BEGIN
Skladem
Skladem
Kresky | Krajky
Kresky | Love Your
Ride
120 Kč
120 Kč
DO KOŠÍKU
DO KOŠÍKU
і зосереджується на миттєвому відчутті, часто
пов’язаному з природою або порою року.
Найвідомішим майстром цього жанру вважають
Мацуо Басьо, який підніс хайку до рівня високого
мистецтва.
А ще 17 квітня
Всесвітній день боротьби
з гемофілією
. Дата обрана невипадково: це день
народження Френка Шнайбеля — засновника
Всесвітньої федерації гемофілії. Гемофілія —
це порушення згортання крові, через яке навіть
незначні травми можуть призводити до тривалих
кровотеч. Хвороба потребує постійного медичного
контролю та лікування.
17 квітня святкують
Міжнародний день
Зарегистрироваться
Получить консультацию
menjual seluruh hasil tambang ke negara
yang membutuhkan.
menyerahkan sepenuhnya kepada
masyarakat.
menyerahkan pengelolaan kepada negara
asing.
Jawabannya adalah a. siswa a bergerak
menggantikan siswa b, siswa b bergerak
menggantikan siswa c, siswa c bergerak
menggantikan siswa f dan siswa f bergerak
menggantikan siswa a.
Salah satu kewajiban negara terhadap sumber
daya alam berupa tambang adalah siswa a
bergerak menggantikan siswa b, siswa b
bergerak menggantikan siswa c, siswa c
END
BEGIN
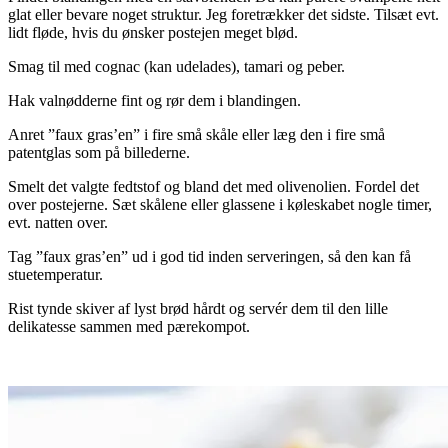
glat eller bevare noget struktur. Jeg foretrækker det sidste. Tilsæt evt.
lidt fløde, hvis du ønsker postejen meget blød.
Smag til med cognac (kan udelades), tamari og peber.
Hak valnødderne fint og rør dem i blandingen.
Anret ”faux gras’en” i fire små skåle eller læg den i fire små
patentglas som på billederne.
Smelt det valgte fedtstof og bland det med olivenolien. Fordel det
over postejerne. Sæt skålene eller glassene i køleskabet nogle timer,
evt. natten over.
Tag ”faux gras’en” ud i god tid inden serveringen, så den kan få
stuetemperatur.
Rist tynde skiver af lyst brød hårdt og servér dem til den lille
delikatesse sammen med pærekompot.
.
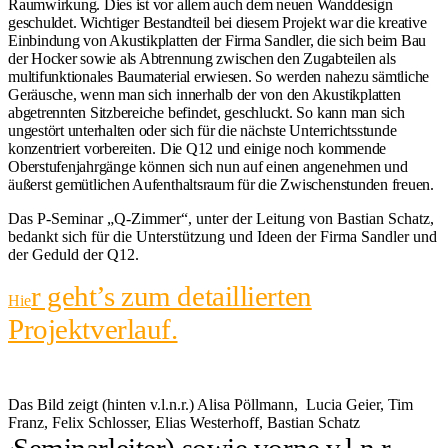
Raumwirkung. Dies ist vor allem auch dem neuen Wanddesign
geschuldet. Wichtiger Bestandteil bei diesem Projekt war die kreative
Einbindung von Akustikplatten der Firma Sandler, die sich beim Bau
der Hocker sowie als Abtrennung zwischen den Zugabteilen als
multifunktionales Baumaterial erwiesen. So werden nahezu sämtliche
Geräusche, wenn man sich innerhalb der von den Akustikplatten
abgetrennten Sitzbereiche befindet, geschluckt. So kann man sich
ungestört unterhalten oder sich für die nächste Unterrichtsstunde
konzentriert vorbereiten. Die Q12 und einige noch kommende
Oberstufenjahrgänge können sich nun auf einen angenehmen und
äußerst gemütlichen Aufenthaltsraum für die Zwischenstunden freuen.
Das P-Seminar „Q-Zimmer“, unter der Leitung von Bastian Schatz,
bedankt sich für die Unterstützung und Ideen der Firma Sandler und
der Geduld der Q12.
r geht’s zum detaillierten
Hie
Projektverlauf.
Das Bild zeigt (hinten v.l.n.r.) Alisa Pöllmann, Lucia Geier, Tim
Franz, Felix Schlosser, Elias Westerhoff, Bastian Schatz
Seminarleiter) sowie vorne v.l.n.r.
END
### [What you need to do]
From the entries above, extract only the lines running from the one containing "Raumwirkung. Dies ist" through the one containing "konzentriert vorbereiten. Die", inclusive.

### [Finished task]
Raumwirkung. Dies ist vor allem auch dem neuen Wanddesign
geschuldet. Wichtiger Bestandteil bei diesem Projekt war die kreative
Einbindung von Akustikplatten der Firma Sandler, die sich beim Bau
der Hocker sowie als Abtrennung zwischen den Zugabteilen als
multifunktionales Baumaterial erwiesen. So werden nahezu sämtliche
Geräusche, wenn man sich innerhalb der von den Akustikplatten
abgetrennten Sitzbereiche befindet, geschluckt. So kann man sich
ungestört unterhalten oder sich für die nächste Unterrichtsstunde
konzentriert vorbereiten. Die Q12 und einige noch kommende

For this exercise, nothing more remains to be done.